**What to work on**
Transcribe the records word for word, beginning with the first line and ending with the line that contains "ottoman: present [325,358,491,486]"; include nothing else.

------------------------------------------------------------

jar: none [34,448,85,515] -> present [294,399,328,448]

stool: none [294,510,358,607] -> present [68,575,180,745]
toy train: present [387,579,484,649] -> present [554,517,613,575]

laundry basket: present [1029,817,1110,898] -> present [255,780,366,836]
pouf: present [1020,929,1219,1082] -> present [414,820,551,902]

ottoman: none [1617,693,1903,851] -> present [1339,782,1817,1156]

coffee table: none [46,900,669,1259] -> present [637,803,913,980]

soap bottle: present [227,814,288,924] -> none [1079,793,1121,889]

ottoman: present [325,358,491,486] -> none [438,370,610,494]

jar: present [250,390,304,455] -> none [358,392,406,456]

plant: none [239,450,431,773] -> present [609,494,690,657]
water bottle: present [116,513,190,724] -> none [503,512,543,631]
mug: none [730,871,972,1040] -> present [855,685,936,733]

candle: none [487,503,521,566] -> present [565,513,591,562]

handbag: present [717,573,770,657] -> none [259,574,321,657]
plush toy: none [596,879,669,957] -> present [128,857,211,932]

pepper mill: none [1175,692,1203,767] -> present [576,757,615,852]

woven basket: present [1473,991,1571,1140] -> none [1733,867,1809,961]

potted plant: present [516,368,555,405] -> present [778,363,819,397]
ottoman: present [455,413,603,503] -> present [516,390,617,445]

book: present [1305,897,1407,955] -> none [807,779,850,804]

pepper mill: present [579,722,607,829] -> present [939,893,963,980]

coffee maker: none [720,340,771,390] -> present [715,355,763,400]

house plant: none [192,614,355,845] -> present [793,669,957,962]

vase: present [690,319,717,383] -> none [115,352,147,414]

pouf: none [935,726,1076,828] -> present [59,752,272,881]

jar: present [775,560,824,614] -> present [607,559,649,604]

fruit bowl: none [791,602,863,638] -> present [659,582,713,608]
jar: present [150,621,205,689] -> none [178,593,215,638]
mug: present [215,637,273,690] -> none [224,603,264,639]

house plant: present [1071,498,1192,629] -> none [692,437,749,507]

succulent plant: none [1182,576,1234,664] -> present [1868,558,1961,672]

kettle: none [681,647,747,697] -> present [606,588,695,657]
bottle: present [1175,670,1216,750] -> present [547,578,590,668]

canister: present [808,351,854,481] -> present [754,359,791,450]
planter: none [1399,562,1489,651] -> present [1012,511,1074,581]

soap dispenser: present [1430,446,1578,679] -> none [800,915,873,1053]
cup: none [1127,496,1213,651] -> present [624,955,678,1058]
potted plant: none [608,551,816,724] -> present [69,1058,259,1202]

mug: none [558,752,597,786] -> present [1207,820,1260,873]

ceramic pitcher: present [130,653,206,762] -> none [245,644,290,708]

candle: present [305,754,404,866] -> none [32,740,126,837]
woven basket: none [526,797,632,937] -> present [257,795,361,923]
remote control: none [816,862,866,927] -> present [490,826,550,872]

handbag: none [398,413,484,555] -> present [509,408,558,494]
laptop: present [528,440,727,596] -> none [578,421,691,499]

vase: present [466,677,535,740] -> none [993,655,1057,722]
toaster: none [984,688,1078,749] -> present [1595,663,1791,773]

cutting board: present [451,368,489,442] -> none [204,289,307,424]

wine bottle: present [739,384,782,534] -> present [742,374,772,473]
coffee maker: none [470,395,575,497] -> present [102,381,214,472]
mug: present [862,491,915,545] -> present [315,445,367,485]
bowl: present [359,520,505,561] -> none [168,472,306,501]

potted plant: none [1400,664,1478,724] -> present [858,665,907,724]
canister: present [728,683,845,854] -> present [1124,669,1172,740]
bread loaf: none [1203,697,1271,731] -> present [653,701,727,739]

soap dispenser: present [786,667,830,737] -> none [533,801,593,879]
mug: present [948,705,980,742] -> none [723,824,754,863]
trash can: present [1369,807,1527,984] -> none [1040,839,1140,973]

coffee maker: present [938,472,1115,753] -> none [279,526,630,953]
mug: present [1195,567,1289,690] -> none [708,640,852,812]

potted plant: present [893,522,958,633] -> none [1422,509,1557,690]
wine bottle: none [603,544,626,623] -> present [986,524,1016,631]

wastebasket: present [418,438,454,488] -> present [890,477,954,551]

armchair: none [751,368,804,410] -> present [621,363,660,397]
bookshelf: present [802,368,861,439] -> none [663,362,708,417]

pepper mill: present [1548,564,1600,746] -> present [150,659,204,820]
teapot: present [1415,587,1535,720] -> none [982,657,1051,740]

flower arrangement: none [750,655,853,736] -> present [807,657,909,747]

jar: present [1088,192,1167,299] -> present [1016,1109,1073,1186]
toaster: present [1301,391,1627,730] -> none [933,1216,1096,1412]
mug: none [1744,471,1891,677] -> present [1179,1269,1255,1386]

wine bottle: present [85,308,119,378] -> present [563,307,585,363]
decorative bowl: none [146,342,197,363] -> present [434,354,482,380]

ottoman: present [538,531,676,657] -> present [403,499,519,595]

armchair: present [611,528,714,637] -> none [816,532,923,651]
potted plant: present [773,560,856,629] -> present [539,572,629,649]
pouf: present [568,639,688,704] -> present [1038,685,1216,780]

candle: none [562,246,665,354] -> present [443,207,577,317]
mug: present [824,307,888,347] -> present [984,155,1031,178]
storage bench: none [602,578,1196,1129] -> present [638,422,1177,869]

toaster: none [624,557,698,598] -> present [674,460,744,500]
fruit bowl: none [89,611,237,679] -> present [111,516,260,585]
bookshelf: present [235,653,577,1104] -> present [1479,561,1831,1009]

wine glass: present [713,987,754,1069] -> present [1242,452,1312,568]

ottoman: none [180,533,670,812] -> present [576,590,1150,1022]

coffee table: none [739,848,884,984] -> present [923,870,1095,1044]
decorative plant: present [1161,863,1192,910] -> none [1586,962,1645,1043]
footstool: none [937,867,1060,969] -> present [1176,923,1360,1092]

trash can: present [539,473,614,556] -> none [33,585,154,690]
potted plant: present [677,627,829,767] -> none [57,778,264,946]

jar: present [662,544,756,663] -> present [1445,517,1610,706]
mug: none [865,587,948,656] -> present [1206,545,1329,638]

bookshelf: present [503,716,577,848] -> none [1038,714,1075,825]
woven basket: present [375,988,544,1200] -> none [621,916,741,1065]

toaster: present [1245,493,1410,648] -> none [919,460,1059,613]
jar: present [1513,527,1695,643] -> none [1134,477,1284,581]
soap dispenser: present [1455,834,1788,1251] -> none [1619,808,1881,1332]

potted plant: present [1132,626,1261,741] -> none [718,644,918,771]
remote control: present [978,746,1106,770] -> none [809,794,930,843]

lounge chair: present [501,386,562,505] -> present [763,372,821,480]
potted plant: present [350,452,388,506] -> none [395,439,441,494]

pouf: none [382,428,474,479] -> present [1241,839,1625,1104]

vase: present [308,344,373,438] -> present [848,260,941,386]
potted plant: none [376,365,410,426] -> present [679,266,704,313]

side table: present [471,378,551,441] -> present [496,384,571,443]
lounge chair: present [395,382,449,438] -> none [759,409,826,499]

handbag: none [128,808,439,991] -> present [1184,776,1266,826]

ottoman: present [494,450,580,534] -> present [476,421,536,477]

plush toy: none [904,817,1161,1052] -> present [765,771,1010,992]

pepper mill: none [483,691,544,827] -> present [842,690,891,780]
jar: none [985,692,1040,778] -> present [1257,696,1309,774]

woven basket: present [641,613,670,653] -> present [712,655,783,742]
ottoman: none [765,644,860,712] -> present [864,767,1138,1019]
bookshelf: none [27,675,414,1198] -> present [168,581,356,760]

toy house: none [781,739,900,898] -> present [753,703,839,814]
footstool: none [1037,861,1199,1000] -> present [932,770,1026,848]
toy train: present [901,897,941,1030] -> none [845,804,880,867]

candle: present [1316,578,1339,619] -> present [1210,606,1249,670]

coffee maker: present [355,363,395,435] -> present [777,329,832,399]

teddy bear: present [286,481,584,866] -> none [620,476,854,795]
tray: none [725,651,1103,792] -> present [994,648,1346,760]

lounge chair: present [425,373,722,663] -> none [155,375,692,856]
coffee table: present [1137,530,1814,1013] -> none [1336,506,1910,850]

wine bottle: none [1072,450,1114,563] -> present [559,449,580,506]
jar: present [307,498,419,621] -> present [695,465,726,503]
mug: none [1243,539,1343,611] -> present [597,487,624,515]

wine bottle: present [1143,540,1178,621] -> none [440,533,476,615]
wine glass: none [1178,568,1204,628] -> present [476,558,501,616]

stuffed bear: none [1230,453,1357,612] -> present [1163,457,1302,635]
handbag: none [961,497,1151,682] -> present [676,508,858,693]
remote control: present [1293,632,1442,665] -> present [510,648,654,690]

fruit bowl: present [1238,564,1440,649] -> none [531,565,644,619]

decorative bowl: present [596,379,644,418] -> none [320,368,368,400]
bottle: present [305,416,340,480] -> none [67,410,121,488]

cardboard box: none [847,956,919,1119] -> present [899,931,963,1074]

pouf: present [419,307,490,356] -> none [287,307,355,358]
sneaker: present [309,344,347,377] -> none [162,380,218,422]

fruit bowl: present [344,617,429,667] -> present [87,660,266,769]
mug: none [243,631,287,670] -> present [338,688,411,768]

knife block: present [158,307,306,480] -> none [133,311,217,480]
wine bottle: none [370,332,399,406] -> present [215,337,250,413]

------------------------------------------------------------

**Result for this exercise**
jar: none [34,448,85,515] -> present [294,399,328,448]

stool: none [294,510,358,607] -> present [68,575,180,745]
toy train: present [387,579,484,649] -> present [554,517,613,575]

laundry basket: present [1029,817,1110,898] -> present [255,780,366,836]
pouf: present [1020,929,1219,1082] -> present [414,820,551,902]

ottoman: none [1617,693,1903,851] -> present [1339,782,1817,1156]

coffee table: none [46,900,669,1259] -> present [637,803,913,980]

soap bottle: present [227,814,288,924] -> none [1079,793,1121,889]

ottoman: present [325,358,491,486] -> none [438,370,610,494]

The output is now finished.